- **Given request**: Convert the material from the line with "region: Seoul" to the line with "longitude: -110.6834" into a JSON list of strings, one string per line, omitting blank lines.

>>

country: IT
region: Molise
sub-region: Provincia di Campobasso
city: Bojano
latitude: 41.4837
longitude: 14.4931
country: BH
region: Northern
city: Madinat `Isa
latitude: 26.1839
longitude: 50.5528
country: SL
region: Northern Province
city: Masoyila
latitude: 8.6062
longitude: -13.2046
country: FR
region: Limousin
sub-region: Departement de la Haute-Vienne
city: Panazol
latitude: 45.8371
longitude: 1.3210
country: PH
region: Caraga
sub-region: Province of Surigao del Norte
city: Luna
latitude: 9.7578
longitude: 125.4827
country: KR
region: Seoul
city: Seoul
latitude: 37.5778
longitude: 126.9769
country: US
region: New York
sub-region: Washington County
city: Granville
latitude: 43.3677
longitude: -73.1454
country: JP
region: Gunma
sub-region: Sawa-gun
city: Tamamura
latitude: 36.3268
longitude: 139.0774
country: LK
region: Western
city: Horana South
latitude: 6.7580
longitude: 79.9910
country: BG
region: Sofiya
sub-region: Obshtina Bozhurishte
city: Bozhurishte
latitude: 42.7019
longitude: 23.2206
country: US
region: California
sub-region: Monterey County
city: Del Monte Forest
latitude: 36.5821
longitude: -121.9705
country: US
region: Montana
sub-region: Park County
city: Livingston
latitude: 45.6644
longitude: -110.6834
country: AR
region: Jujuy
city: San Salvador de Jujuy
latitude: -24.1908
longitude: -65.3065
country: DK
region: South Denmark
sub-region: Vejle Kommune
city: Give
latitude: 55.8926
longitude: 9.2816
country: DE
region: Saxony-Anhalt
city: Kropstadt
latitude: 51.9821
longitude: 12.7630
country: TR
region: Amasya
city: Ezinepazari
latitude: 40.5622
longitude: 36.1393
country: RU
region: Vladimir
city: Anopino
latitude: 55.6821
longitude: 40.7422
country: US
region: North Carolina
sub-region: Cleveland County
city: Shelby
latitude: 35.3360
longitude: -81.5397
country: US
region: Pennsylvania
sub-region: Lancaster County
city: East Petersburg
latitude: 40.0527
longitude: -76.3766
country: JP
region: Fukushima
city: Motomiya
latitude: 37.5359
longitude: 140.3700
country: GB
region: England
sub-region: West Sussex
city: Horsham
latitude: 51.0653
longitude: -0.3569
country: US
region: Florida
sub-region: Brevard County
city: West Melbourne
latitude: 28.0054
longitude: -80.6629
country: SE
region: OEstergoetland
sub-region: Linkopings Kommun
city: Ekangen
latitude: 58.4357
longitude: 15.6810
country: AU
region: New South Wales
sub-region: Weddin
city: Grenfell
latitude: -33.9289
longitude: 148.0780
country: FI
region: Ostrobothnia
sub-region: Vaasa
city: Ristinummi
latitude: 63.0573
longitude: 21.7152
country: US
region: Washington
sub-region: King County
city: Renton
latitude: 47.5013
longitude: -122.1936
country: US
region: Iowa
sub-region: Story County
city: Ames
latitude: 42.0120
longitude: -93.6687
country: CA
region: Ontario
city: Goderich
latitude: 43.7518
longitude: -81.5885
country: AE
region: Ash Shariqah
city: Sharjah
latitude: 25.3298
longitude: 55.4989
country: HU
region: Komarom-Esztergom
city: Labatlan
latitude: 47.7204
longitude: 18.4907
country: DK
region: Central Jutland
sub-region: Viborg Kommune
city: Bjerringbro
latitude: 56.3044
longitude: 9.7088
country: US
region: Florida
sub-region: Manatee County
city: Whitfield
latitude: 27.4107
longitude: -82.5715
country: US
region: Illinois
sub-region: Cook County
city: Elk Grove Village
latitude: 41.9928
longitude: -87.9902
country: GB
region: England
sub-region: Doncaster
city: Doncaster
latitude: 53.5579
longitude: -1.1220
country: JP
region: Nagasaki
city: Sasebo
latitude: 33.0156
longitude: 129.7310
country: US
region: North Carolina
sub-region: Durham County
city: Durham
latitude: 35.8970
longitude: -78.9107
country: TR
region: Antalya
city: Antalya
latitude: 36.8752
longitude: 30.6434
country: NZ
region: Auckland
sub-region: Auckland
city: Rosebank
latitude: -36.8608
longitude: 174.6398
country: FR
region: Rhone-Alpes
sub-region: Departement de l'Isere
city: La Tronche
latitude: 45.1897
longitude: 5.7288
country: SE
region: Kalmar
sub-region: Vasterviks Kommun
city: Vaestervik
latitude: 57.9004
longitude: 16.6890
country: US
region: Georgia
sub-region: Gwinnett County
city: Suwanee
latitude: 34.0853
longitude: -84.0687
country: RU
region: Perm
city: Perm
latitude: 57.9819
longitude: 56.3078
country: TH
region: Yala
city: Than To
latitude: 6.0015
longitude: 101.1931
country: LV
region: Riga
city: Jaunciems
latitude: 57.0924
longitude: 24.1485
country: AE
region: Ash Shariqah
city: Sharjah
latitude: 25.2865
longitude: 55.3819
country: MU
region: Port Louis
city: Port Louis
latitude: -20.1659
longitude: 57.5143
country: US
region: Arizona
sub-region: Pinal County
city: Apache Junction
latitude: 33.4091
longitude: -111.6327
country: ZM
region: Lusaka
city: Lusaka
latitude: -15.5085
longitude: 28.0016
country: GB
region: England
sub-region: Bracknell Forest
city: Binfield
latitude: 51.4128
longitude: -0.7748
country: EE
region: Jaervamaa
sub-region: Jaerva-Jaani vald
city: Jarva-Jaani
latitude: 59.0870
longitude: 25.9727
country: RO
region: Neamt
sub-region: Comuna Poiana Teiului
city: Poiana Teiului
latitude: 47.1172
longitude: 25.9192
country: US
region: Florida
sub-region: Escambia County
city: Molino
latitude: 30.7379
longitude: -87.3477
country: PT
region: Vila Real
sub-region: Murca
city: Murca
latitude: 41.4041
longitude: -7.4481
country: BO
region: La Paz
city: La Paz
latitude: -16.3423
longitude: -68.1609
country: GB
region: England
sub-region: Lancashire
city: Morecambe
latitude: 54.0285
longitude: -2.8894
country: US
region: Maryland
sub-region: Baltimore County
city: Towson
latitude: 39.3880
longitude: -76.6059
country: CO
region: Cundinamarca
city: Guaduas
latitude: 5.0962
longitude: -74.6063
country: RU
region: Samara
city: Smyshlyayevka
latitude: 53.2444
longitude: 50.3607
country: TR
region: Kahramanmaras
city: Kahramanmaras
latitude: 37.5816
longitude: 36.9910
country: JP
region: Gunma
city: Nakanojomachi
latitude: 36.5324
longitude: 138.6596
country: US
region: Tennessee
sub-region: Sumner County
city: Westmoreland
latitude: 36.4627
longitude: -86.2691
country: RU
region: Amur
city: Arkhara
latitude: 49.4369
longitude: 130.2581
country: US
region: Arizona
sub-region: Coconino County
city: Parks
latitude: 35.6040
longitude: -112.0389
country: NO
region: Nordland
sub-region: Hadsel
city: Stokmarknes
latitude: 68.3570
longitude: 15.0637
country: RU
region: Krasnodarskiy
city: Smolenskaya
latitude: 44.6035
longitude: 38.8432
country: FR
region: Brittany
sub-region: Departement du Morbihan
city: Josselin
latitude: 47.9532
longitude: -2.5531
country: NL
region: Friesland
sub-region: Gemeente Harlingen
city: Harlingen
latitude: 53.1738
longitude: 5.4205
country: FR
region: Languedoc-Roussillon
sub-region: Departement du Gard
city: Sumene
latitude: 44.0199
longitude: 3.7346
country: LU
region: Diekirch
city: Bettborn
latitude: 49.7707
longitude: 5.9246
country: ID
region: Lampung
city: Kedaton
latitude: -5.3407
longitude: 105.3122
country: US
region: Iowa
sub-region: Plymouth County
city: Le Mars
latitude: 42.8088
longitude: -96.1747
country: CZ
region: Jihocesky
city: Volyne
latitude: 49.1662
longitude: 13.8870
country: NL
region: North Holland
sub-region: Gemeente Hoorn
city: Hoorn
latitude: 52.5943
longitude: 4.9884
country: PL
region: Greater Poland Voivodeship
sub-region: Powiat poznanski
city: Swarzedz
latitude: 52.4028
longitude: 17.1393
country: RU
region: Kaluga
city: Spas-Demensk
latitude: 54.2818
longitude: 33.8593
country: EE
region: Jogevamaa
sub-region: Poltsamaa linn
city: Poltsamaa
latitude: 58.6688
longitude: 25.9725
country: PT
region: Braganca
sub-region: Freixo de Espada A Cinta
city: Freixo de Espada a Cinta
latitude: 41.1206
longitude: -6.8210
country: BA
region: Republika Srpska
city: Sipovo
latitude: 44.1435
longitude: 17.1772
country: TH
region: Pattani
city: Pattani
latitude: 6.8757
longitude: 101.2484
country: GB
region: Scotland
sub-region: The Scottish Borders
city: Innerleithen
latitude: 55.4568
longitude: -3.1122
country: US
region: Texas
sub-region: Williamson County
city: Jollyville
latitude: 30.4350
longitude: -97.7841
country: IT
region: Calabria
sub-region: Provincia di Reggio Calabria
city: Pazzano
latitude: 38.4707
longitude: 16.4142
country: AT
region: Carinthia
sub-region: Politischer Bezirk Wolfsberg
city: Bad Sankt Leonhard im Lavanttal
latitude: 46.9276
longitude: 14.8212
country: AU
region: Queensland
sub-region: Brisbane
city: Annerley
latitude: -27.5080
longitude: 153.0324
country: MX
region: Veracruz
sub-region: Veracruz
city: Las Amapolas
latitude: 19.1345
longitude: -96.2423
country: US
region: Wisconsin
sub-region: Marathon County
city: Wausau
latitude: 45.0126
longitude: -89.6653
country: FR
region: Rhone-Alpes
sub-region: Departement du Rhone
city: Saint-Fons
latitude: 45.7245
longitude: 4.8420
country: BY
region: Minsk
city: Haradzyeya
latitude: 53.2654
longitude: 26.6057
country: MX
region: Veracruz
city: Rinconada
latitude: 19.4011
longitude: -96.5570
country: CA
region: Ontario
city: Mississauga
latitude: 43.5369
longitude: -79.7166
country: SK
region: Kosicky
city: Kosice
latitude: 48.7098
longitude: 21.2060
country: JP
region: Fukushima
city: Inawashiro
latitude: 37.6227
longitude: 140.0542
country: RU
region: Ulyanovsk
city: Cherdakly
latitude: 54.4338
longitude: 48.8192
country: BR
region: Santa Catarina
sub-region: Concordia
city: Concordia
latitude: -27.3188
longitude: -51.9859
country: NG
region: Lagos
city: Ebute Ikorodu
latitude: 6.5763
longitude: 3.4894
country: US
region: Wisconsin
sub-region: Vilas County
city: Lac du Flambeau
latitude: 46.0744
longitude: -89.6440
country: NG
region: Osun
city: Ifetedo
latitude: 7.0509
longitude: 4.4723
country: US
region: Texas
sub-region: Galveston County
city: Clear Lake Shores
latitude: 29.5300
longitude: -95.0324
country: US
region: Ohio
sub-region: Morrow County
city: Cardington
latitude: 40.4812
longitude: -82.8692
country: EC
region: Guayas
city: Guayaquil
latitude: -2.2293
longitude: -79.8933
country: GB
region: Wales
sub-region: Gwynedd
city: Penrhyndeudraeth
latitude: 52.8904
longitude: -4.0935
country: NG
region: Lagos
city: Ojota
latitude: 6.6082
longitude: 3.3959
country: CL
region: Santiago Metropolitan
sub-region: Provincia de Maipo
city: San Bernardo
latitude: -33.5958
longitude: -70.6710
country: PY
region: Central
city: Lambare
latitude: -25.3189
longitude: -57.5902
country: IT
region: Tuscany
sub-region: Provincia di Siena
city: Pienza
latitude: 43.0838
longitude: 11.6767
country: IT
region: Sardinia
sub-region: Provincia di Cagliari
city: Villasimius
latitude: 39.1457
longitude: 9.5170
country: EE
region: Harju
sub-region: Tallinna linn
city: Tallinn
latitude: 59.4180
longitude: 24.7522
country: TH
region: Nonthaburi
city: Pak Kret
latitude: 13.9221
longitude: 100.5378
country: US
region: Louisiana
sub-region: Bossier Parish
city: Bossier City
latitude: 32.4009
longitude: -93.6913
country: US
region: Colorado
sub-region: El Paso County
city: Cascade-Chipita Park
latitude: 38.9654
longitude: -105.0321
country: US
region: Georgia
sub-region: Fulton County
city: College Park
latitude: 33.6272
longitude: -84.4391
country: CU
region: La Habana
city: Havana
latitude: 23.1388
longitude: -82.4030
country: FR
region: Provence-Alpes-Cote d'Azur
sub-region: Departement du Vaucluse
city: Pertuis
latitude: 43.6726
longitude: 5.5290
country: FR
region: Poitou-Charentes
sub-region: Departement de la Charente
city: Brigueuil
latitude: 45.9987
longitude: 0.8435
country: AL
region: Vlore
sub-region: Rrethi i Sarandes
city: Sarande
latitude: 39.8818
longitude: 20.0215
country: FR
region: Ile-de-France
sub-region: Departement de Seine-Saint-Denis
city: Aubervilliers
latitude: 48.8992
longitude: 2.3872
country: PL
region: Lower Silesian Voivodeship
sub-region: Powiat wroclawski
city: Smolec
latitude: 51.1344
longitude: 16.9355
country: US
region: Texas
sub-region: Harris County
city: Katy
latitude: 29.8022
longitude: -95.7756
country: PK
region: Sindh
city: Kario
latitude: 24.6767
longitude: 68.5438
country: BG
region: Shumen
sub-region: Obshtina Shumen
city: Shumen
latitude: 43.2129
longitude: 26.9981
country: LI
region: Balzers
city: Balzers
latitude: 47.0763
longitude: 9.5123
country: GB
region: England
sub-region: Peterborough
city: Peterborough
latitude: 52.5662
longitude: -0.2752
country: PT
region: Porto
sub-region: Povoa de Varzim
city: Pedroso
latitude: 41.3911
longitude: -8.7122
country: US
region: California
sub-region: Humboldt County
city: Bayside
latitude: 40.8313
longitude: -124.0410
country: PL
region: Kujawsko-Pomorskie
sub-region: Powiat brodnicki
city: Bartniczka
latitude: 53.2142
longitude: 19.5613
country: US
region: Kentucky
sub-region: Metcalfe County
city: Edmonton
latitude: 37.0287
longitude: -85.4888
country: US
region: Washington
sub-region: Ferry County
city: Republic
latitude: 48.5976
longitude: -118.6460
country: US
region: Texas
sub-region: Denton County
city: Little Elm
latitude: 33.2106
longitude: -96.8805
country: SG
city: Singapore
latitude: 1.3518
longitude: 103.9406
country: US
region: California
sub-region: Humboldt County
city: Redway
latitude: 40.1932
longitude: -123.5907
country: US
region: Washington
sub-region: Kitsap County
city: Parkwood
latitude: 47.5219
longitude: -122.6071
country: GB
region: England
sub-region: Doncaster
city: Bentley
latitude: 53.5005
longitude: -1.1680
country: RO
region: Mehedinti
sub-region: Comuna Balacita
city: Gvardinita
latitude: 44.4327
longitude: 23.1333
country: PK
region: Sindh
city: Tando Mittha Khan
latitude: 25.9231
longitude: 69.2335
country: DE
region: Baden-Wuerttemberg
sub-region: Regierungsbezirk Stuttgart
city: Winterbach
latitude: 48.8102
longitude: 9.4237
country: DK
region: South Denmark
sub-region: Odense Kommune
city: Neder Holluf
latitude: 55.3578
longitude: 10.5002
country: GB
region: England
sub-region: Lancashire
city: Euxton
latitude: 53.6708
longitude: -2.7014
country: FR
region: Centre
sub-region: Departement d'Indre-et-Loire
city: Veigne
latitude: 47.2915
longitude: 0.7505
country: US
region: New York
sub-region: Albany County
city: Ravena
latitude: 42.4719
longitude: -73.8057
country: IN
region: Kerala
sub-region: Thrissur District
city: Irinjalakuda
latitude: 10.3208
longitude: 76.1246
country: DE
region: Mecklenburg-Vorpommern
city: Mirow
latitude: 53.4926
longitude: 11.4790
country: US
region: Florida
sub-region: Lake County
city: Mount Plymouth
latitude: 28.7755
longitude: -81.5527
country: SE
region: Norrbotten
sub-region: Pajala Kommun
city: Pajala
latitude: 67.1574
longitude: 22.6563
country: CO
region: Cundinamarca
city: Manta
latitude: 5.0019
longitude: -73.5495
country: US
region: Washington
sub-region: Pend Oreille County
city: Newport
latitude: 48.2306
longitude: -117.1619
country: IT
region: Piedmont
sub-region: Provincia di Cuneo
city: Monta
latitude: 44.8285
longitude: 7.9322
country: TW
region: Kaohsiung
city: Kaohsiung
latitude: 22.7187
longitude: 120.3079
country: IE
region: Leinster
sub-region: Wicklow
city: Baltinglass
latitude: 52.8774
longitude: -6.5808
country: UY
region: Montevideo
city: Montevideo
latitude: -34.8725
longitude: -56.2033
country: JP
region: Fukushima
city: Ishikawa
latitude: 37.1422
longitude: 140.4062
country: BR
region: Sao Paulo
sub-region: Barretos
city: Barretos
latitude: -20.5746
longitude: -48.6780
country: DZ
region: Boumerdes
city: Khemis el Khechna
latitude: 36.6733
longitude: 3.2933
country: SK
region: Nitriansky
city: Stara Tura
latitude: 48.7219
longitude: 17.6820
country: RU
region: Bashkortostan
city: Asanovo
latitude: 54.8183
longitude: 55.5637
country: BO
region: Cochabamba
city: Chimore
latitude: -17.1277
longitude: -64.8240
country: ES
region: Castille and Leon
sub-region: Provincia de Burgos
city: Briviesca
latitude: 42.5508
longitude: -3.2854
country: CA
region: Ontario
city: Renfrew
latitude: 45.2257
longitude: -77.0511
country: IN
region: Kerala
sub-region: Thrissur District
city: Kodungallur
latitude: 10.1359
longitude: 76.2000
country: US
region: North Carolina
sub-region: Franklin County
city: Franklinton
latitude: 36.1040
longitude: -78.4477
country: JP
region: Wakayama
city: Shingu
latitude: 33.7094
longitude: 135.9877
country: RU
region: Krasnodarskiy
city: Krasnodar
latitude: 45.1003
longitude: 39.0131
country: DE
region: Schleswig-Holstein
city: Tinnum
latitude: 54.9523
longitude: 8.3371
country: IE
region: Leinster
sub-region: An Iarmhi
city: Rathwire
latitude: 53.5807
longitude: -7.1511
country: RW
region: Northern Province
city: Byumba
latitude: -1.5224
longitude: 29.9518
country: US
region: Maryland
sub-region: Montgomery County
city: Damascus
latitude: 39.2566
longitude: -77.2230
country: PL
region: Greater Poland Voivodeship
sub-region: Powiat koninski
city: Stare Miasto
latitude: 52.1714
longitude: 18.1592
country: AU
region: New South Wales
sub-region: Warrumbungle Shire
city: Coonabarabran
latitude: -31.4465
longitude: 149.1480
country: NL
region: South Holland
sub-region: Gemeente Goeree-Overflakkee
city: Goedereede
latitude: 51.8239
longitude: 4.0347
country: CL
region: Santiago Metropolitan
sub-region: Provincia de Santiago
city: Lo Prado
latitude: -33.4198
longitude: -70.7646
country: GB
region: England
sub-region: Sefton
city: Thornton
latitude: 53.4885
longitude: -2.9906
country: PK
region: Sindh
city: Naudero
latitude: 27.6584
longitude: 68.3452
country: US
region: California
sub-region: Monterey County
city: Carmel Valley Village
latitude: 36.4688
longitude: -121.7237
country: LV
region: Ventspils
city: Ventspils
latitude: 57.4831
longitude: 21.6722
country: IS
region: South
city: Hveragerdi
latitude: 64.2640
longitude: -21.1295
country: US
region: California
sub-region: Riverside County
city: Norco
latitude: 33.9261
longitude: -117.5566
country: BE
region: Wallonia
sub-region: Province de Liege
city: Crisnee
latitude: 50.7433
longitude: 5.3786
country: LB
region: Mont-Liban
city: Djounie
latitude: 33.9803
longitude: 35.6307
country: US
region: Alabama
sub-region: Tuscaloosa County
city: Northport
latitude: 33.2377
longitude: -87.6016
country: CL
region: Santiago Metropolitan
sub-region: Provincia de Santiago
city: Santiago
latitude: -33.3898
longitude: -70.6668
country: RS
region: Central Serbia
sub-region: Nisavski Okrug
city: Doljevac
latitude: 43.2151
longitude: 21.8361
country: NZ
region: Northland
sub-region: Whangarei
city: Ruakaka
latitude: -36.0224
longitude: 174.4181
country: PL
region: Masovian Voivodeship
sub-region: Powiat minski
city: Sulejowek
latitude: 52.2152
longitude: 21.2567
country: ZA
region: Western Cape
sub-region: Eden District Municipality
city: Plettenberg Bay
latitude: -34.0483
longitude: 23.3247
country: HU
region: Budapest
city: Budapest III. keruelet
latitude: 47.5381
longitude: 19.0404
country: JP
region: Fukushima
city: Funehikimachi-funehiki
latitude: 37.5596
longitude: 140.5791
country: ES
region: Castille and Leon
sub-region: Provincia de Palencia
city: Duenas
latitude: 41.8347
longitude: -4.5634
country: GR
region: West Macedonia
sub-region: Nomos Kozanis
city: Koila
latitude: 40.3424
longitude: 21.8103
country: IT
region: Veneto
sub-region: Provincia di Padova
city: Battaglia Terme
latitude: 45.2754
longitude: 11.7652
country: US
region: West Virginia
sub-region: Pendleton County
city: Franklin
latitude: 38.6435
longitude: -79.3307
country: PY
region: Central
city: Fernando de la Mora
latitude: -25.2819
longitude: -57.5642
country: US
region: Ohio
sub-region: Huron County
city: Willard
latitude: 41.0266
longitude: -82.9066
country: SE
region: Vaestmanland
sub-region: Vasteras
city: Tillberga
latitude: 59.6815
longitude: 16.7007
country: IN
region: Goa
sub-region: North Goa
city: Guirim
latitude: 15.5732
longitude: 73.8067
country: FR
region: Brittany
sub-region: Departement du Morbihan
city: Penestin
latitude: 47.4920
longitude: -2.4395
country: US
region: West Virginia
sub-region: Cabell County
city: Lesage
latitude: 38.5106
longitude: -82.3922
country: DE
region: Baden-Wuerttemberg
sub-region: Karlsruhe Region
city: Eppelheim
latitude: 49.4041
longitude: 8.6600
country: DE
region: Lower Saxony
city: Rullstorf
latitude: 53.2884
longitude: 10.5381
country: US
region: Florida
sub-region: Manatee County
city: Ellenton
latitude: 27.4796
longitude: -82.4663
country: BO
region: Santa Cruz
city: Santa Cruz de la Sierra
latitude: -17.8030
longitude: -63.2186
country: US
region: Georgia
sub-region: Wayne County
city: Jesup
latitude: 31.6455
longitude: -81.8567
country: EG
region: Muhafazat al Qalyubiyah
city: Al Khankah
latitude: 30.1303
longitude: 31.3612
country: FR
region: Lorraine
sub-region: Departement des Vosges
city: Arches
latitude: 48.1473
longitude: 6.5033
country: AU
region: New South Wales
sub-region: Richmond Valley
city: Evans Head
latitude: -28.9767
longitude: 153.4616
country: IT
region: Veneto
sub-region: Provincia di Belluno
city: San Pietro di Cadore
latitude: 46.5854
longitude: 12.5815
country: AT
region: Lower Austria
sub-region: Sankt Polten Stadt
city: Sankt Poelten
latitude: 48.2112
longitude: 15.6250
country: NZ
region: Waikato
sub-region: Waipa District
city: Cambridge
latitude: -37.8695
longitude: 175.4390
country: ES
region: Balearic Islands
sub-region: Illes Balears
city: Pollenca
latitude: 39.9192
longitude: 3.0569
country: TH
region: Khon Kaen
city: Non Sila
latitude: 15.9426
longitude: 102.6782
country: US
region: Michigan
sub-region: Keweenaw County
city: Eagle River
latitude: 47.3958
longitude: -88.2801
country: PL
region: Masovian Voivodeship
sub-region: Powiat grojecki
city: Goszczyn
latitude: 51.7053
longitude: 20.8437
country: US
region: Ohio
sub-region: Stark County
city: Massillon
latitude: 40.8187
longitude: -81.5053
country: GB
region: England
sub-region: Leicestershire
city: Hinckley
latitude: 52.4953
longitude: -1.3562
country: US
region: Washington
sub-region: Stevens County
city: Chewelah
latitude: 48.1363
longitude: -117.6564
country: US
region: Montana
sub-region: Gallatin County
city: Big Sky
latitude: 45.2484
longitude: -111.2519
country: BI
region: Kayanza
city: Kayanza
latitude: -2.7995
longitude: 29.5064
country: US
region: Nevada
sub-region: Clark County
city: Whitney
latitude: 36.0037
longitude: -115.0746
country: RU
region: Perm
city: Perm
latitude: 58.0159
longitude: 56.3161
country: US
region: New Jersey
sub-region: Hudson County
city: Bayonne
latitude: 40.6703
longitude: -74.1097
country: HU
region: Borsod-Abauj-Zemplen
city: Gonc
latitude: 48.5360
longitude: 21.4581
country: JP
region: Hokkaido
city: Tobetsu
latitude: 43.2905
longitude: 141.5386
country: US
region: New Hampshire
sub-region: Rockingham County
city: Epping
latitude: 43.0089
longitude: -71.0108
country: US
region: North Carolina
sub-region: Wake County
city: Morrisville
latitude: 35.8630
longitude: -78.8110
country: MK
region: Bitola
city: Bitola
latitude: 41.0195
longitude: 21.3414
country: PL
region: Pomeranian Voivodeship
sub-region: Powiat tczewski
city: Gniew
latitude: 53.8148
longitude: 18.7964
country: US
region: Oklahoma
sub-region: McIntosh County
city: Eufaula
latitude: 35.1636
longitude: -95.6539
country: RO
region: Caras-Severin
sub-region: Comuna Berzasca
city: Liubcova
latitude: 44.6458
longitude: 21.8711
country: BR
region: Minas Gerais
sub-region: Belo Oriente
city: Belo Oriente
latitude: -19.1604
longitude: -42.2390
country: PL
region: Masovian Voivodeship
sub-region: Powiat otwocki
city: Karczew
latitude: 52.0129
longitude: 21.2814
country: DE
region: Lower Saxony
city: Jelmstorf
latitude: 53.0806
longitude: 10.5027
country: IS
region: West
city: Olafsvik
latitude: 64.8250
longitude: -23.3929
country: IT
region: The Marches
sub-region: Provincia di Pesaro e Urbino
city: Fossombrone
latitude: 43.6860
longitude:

<<

- **Task output**:
[
  "region: Seoul",
  "city: Seoul",
  "latitude: 37.5778",
  "longitude: 126.9769",
  "country: US",
  "region: New York",
  "sub-region: Washington County",
  "city: Granville",
  "latitude: 43.3677",
  "longitude: -73.1454",
  "country: JP",
  "region: Gunma",
  "sub-region: Sawa-gun",
  "city: Tamamura",
  "latitude: 36.3268",
  "longitude: 139.0774",
  "country: LK",
  "region: Western",
  "city: Horana South",
  "latitude: 6.7580",
  "longitude: 79.9910",
  "country: BG",
  "region: Sofiya",
  "sub-region: Obshtina Bozhurishte",
  "city: Bozhurishte",
  "latitude: 42.7019",
  "longitude: 23.2206",
  "country: US",
  "region: California",
  "sub-region: Monterey County",
  "city: Del Monte Forest",
  "latitude: 36.5821",
  "longitude: -121.9705",
  "country: US",
  "region: Montana",
  "sub-region: Park County",
  "city: Livingston",
  "latitude: 45.6644",
  "longitude: -110.6834"
]